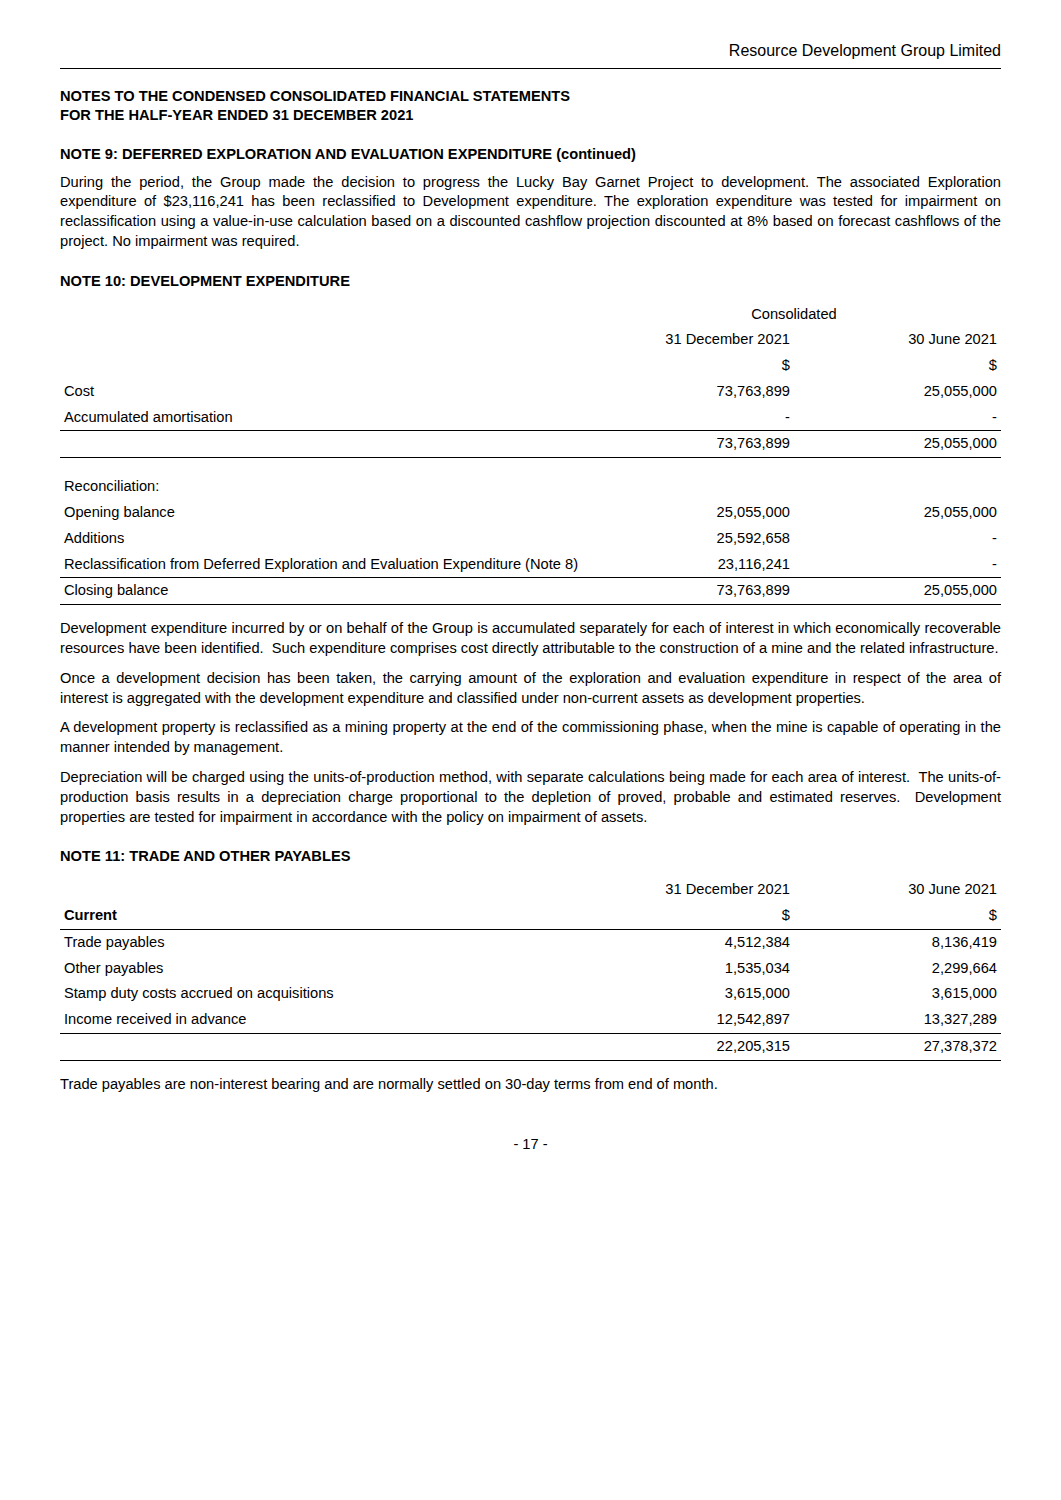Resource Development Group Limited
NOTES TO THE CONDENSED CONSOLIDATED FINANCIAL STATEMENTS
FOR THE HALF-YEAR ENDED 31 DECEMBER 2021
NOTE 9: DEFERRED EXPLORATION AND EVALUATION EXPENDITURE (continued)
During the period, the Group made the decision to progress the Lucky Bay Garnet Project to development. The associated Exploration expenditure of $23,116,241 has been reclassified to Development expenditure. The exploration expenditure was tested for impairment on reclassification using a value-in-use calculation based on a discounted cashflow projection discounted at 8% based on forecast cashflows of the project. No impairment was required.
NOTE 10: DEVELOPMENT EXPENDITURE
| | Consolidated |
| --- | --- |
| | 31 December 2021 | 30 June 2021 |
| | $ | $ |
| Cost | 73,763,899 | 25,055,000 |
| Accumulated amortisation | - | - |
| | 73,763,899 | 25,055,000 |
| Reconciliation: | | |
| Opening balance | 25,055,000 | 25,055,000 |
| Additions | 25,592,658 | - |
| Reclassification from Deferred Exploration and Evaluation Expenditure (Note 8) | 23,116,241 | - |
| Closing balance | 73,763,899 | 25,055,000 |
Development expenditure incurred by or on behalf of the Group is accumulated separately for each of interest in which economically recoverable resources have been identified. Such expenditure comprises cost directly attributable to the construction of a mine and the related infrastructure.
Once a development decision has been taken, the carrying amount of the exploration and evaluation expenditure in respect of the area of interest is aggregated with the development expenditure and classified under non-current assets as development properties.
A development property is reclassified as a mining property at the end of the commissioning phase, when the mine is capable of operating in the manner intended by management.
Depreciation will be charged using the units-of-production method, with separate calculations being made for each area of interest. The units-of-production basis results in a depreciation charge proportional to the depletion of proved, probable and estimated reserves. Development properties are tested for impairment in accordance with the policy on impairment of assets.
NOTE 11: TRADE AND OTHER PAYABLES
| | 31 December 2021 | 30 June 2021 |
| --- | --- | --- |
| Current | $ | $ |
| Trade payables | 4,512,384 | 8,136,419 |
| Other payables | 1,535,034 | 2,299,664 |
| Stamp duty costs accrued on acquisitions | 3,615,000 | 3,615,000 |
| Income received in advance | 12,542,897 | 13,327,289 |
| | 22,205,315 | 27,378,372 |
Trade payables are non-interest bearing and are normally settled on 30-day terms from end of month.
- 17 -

.....

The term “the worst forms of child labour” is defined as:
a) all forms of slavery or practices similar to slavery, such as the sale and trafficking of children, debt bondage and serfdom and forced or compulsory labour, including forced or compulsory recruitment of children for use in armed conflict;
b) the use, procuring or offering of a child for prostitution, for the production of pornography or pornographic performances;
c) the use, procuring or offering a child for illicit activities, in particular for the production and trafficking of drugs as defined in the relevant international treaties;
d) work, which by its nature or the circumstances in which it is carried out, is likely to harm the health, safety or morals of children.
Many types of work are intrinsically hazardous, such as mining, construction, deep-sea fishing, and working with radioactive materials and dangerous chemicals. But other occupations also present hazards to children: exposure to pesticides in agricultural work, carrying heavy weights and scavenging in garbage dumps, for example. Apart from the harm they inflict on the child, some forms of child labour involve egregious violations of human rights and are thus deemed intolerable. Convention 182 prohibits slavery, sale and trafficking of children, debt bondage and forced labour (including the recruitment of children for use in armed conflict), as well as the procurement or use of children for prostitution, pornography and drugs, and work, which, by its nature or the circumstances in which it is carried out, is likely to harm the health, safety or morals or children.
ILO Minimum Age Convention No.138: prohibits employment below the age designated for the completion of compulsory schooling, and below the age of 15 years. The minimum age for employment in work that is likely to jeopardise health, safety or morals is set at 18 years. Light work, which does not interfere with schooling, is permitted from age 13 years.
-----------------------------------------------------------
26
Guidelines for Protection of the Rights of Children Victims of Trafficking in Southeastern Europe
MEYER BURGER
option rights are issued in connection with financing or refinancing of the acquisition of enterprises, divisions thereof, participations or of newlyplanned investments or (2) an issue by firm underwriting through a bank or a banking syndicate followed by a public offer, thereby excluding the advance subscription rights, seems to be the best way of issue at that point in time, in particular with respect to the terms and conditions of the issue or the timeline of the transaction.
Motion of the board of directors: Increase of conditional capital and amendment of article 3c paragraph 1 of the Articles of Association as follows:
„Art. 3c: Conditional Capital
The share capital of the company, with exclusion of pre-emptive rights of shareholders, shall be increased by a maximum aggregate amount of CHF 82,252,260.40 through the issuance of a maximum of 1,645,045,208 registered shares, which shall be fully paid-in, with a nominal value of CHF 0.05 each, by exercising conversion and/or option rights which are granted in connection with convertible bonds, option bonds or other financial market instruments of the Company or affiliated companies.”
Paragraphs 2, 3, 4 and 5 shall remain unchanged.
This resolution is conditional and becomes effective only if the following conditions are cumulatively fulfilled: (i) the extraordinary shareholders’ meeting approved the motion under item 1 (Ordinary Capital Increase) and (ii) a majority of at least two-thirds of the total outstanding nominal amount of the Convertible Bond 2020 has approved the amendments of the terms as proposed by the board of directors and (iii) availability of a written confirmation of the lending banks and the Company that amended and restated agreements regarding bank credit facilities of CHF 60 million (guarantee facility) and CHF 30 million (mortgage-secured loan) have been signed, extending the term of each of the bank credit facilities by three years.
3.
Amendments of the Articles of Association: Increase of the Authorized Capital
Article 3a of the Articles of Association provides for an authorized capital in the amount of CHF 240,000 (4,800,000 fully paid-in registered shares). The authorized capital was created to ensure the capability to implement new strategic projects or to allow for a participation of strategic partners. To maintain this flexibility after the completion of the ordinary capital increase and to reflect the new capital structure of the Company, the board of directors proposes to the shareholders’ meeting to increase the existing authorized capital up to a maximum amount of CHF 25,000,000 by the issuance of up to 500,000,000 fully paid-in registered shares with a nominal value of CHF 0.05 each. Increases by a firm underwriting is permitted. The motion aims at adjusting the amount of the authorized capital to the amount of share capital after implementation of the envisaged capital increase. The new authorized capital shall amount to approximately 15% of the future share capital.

.....

- Task instructions -
Copy out each line of the listing where the string "including" appears.

- Output for this exercise -
a) all forms of slavery or practices similar to slavery, such as the sale and trafficking of children, debt bondage and serfdom and forced or compulsory labour, including forced or compulsory recruitment of children for use in armed conflict;
Many types of work are intrinsically hazardous, such as mining, construction, deep-sea fishing, and working with radioactive materials and dangerous chemicals. But other occupations also present hazards to children: exposure to pesticides in agricultural work, carrying heavy weights and scavenging in garbage dumps, for example. Apart from the harm they inflict on the child, some forms of child labour involve egregious violations of human rights and are thus deemed intolerable. Convention 182 prohibits slavery, sale and trafficking of children, debt bondage and forced labour (including the recruitment of children for use in armed conflict), as well as the procurement or use of children for prostitution, pornography and drugs, and work, which, by its nature or the circumstances in which it is carried out, is likely to harm the health, safety or morals or children.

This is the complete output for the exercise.